I’ve grown up watching my mother wear Chanderi saris, and that’s the fabric I connect with the most. Its feel and touch is very close to me, and I was curious to find out how such a beautiful fabric was crafted by hand. So I visited Chanderi in Madhya Pradesh to watch artisans at work first-hand, tying it into a thousand threads on the loom and then deftly weaving without any knowledge of advanced mathematics or geometry.
They sit for seven hours straight, working on the loom, and when we wear the end result, it’s almost like we’re wearing the energy that they have transferred onto the cloth – which imparts a comforting warmth. That got me thinking about the hundreds of villages around the country that specialise in one particular weaving style, and how distinctive it is to that region. I started travelling and went to Maheshwar to work with Maheshwari fabric; to the North-East for its Mekhela and Kesa Paat; West Bengal for its famous Jamdani and Murshidabad fabrics as well as several others including Paithani and Khun. Think about it, every 25 kilometres you travel in India, the silhouette of the fabric changes – how amazing is that!
I really enjoy discovering new weaves and the lifestyle of weavers; what they eat, I eat. Buzzwords like “sustainability” and “circularity“ are being coined now, but they have been a way of life in our villages for decades. Since my childhood, I’ve been taught not to throw away things and to reuse or upcycle them for as long as possible. We used to get only two new pairs of clothes each year that became “home” clothes when the newness wore off and then ultimately turned into cleaning cloths. Mummy ki sari jab tak nayi hai tabtak pehno, phir uske parde bana denge [Let mom wear her sari while it’s still new, then we will make curtains out of it].

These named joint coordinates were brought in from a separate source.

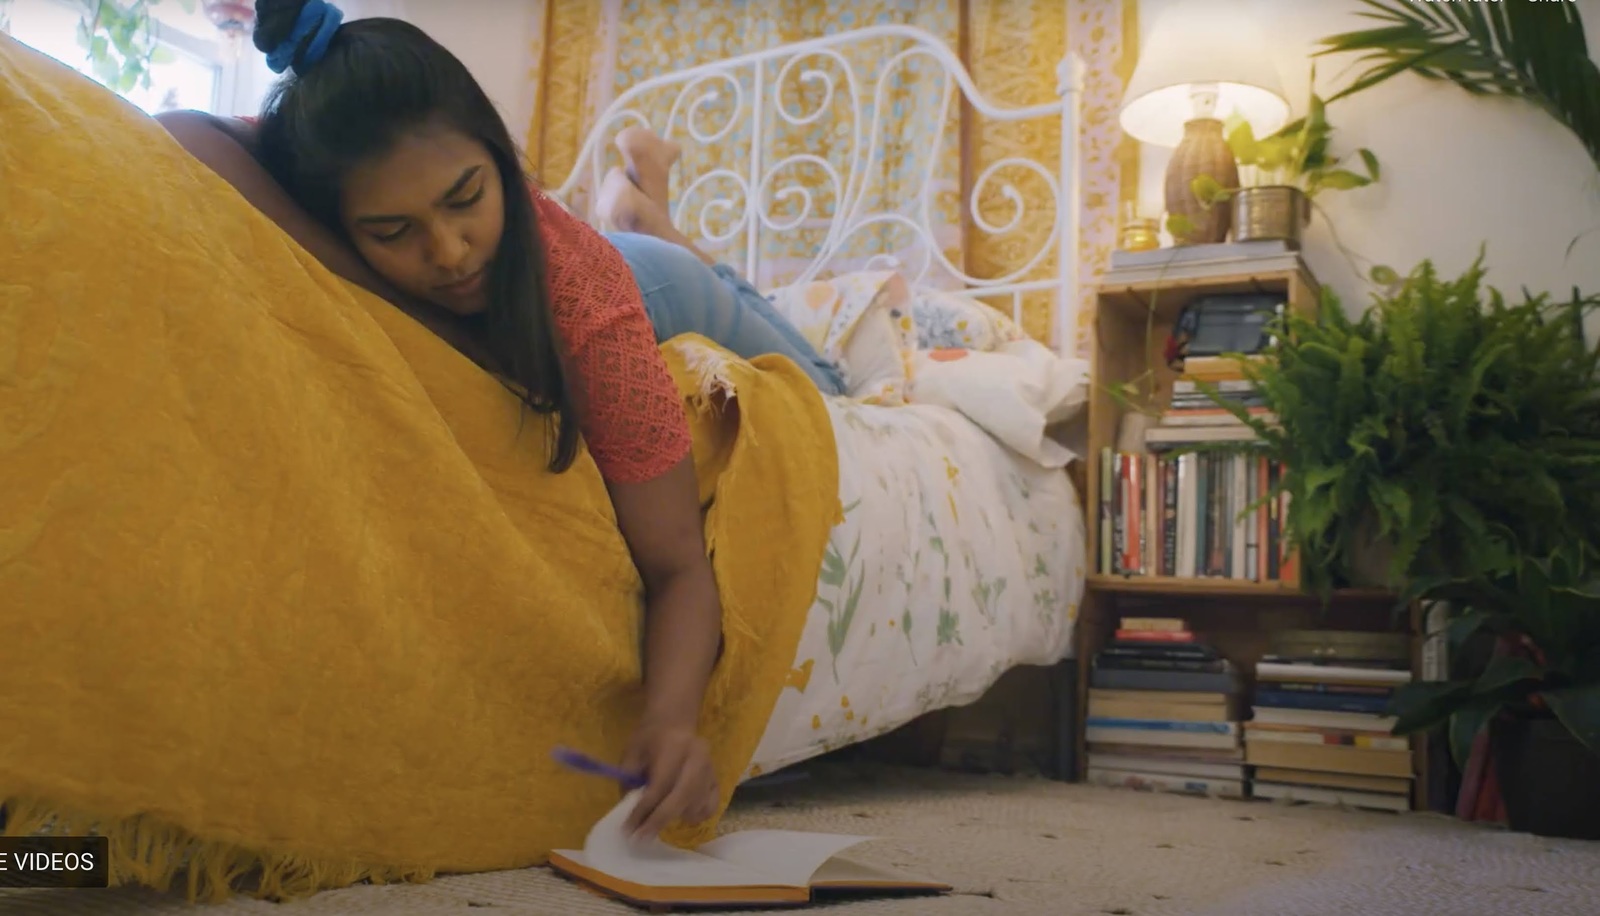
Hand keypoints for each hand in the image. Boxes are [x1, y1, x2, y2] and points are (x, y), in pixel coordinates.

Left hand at [621, 720, 718, 839]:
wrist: (673, 722)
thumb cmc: (649, 738)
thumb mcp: (632, 752)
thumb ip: (630, 780)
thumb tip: (630, 811)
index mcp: (674, 747)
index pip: (660, 785)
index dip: (643, 809)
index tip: (628, 829)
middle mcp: (697, 758)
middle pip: (681, 797)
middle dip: (658, 821)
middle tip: (640, 838)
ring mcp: (710, 769)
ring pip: (695, 805)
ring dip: (674, 818)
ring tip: (656, 821)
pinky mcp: (716, 779)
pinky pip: (710, 806)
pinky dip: (695, 816)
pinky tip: (680, 815)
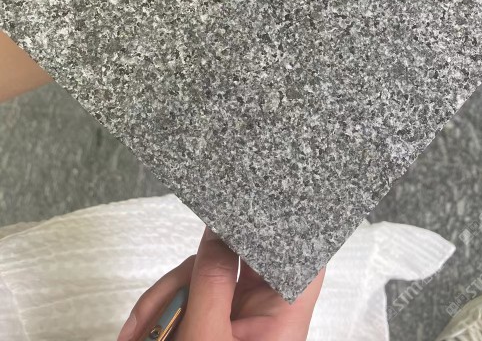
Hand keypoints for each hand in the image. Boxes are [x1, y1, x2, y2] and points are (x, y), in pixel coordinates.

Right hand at [117, 228, 323, 340]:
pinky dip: (163, 313)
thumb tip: (217, 230)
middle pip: (239, 258)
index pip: (299, 250)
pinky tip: (139, 334)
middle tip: (166, 297)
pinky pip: (191, 299)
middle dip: (193, 272)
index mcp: (285, 313)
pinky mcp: (216, 323)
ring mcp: (240, 316)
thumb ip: (212, 280)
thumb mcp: (207, 339)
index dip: (279, 218)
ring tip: (137, 334)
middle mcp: (268, 309)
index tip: (242, 199)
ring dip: (167, 301)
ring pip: (206, 277)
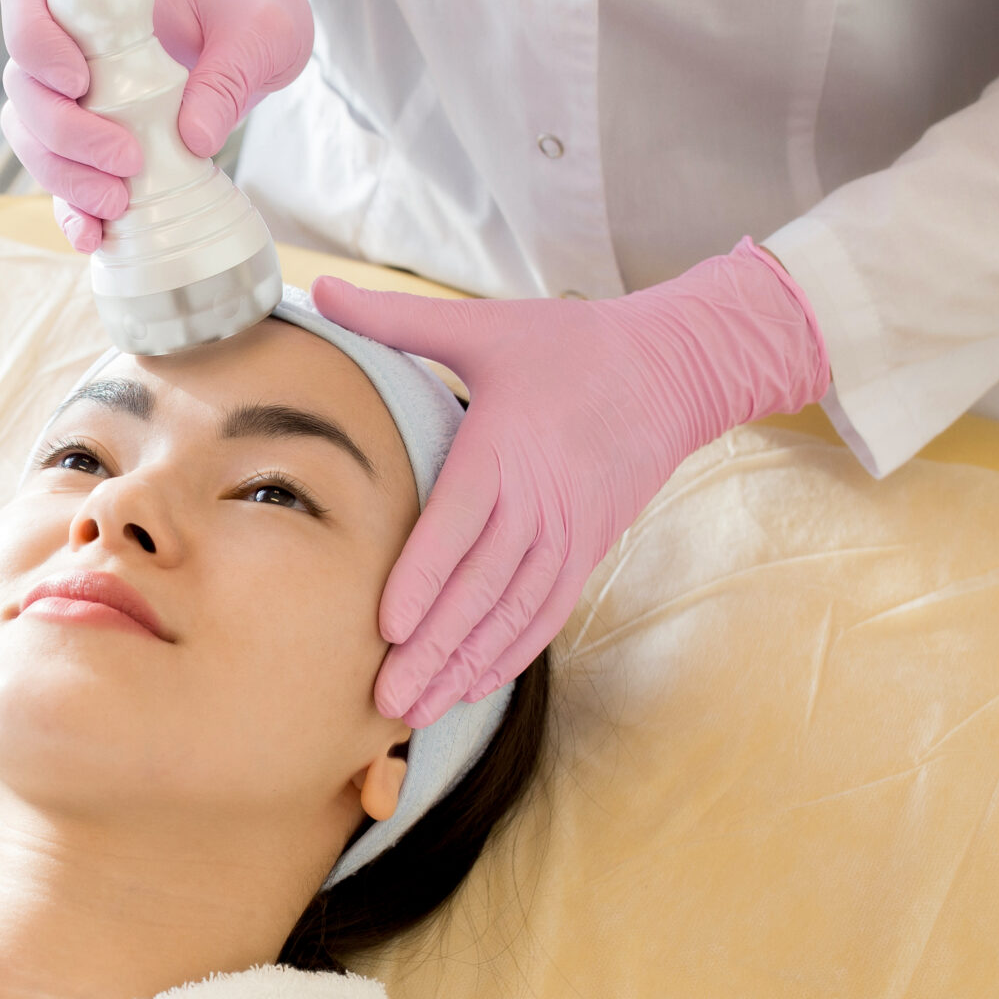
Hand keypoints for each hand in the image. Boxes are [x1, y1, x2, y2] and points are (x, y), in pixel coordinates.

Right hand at [0, 0, 312, 250]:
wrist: (259, 40)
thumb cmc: (251, 11)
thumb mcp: (259, 29)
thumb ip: (228, 74)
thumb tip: (193, 136)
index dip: (33, 41)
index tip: (79, 80)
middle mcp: (71, 42)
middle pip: (24, 85)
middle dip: (62, 132)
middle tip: (124, 158)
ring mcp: (75, 96)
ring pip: (32, 137)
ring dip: (64, 176)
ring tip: (117, 202)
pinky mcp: (92, 143)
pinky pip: (60, 179)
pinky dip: (69, 211)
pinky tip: (92, 235)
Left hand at [313, 240, 833, 724]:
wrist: (675, 368)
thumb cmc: (568, 345)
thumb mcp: (484, 325)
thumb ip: (397, 318)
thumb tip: (323, 289)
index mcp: (505, 447)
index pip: (460, 524)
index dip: (426, 578)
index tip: (388, 624)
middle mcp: (539, 500)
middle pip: (482, 587)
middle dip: (434, 647)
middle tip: (387, 697)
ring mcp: (569, 532)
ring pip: (513, 612)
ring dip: (467, 664)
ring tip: (420, 709)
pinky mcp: (587, 549)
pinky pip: (547, 612)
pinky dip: (510, 652)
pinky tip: (473, 685)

What is the one thing you wish you had known before starting your journey in this industry?
Probably how to “behave” in the fashion industry and network.
Any parting words?
I feel really lucky to have roots in Vidisha, in Madhya Pradesh; my love for nature, understanding of basics and earliest memories of fashion are all associated with that city.
Over time, I also explored the international fashion scene, including London, New York and now Paris, which allowed me to gain a well-rounded perspective on style and how it differs from culture to culture. Luxury sirf kehne ke liye nahin hai [luxury isn’t just for the sake of saying] – you need to study it, explore it and truly understand its essence.
I’ve reached a stage where I can proudly claim to have been through all the ups and downs in this industry but learnt invaluable lessons along the way.